With these, the authorities recorded five deaths from the viral infection this year.

Among them, 38 patients were hospitalised in Dhaka and 13 in other districts, it said.

As many as 224 dengue patients, including 170 in the capital, are now receiving treatment at hospitals across the country.

On June 21, the DGHS reported the first death of the season from the mosquito-borne viral disease.

This year, the DGHS has recorded 1,840 dengue cases and 1,611 recoveries so far.

Although dengue – a leading cause of serious illness and death in some Asian and Latin American countries – was first reported in Bangladesh in 1964, the first epidemic occurred in 2000, claiming 93 lives that year. It has since become endemic in the country, with outbreaks recorded every year since.

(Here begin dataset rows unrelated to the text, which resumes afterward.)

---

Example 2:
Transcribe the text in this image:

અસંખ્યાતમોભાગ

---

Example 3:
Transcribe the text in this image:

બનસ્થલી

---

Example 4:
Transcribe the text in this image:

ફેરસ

Although for a three-year period at one point, the number of deaths from the virus fell almost near zero, its most fatal year yet was in 2019, when 179 died experiencing the severe form of the disease.

When the Covid-19 pandemic hit in 2020, it seemed to take a backseat, as only three deaths were reported from dengue that year.

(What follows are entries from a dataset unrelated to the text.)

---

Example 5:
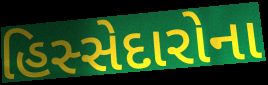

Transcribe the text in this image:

હિસ્સેદારોના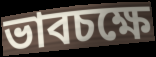
ভাবচক্ষে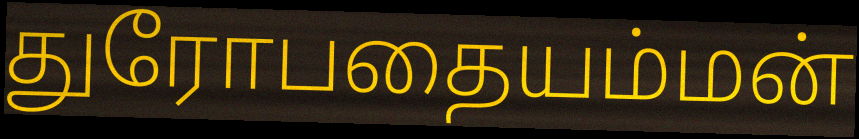
துரோபதையம்மன்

However, 105 dengue patients, including 95 in Dhaka division, died in 2021.

Dengue is found in tropical and sub-tropical climates worldwide, mostly in urban and semi-urban areas.

About 4 billion people, almost half of the world’s population, live in areas with a risk of dengue, according to the US Centers for Disease Control and Prevention.

Each year, up to 400 million people get infected with dengue while approximately 100 million get sick from infection, and 40,000 die from severe dengue, it says.

“There is no specific treatment for dengue or severe dengue. Early detection of disease progression associated with severe dengue, and access to proper medical care lowers fatality rates of severe dengue to below 1 per cent,” according to the World Health Organization.